Szli posłusznie w kierunku kapsuł.

– Ty nas zabijesz. – jeden odwrócił jeszcze głowę.

– Nikogo nie zabiję! – warknąłem wkurzony. – Ściągać te głupie pióra i marsz do środka, a jak chcecie to i z piórami!

– To nie są głupie pióra! – postawił się następny. – Jesteśmy aniołami!

– Tak! Aniołami! Zapomniałem... – zacząłem sobie z nich szydzić. – ...wy jesteście aniołami, on jest Panem Bogiem, ten pojazd to Argo, ja jestem jego sternikiem, a jedziemy po Złote Runo do Algidy, tylko mylnie obrałem kurs Garga. Marsz do środka! – zawołałem i popchnąłem ich.

Jeden wpadł i uderzył o plecy kapsuły, popchnąłem drzwi, ale zaraz je chwyciłem.

– Przepraszam. – powiedziałem, chcąc być grzecznym... teraz zdałem sobie sprawę, jak strasznie był lekki?

Pierwszy wpadł i nie zwracał na to uwagi, tylko sięgnął do klawiatury na lewym boku i coś chciał wcisnąć. Nerwowo trzasnąłem drzwiami, czułem, że chcą mi wyciąć jakiś numer?
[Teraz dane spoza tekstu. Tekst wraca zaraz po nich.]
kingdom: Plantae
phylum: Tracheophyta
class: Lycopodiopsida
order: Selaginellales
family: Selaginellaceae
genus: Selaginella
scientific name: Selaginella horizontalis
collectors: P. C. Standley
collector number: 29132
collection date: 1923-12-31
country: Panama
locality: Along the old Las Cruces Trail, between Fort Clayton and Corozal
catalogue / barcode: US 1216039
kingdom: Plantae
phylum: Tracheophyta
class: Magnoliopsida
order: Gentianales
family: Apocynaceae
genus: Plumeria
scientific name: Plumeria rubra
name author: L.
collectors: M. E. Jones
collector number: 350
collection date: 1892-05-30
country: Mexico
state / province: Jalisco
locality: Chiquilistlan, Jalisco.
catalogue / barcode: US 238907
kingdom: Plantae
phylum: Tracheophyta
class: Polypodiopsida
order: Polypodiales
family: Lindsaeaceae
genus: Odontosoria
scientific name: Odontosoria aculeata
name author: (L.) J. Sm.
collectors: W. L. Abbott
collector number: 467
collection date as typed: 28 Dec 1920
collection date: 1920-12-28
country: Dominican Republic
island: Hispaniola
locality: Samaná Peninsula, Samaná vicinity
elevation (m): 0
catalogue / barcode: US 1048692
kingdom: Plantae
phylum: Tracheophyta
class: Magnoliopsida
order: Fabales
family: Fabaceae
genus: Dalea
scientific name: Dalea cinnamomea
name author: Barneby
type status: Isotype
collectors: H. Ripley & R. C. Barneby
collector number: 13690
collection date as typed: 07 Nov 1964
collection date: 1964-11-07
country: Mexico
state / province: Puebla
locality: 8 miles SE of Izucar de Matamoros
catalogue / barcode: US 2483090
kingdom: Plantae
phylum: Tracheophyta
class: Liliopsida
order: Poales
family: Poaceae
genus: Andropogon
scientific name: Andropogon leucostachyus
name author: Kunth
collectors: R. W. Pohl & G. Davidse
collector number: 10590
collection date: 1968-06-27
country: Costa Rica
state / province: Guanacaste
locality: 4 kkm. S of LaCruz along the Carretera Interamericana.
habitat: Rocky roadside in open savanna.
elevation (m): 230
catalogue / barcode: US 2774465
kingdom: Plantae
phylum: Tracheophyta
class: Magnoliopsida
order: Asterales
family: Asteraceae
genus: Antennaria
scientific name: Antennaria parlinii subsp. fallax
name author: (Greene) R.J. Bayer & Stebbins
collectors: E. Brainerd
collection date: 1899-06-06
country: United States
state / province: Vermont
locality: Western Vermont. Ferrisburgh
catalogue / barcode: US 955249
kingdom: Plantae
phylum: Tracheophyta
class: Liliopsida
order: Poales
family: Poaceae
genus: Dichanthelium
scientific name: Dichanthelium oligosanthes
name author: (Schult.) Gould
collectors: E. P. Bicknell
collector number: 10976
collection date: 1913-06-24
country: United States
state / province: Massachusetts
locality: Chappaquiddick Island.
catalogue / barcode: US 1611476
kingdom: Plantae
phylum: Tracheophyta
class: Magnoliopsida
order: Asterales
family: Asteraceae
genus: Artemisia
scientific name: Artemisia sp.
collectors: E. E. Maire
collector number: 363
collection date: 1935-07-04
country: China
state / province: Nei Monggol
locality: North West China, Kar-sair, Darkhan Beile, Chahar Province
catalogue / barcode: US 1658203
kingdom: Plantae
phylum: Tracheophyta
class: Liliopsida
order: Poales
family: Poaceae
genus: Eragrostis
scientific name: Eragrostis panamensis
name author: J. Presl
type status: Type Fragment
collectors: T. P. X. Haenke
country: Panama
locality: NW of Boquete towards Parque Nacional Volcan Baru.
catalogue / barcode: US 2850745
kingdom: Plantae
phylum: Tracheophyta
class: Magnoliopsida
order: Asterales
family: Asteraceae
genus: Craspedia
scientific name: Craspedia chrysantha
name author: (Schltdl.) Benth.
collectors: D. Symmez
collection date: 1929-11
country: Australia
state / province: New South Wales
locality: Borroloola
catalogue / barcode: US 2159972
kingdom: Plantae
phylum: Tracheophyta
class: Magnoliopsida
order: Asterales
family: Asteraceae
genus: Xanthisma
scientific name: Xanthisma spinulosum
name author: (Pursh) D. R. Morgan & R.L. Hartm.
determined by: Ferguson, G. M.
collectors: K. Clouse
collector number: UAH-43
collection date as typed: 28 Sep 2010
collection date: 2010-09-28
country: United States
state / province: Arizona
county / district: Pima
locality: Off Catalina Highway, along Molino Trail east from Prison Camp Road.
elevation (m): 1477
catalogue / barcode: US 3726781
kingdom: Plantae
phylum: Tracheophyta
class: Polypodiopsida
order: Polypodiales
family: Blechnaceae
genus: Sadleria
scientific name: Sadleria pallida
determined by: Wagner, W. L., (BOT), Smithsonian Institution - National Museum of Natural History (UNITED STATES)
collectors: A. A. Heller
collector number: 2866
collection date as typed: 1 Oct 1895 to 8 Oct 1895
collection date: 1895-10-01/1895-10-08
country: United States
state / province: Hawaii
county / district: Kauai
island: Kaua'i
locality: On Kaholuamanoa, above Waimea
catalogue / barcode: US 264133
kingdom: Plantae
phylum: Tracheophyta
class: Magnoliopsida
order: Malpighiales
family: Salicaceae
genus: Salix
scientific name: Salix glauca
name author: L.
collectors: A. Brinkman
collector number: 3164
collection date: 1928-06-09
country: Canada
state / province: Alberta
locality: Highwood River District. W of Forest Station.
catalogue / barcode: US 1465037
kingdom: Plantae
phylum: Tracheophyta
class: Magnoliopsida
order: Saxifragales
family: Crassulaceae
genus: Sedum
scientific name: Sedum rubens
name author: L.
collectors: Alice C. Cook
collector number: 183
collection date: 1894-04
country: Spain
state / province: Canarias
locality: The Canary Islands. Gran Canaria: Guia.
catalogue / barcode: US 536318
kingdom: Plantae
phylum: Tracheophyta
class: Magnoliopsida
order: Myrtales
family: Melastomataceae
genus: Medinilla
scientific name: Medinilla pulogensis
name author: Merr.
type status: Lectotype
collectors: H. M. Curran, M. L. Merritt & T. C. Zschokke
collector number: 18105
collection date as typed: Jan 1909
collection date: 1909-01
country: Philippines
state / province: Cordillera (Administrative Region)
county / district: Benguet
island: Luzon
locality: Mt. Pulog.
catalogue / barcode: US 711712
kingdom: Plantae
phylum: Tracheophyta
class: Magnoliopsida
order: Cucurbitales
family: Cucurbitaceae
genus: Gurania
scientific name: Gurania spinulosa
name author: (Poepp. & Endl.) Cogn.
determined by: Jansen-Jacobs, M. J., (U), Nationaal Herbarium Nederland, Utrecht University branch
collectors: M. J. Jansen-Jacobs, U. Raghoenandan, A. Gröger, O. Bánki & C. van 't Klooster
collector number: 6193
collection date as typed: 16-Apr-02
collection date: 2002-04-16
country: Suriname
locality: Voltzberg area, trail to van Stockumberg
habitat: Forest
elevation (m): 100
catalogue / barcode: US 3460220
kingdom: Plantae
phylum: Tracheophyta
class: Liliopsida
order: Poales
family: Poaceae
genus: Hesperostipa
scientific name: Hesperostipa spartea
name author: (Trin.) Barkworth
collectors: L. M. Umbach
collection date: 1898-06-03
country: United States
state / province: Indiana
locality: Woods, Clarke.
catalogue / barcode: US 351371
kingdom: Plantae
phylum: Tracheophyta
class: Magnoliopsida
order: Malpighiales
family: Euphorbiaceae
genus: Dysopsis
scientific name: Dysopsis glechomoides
Teraz zauważyłem klawiaturę przy drzwiach, szybko przeleciałem po jej nazwach i czym prędzej wcisnąłem przycisk z napisem ”sen”, ale niżej był napis ”długi sen”... wcisnąłem go, ale jeszcze niżej był napis ”wieczny sen”, też go wcisnąłem!

– Zamykać drzwi! – zawołałem na innych, ale drzwi same zamykały się. Biegłem i wciskałem przyciski z napisem ”wieczny sen”.

Stanąłem kilka kroków przed kapsułami. Siwy dym zapełniał wnętrze.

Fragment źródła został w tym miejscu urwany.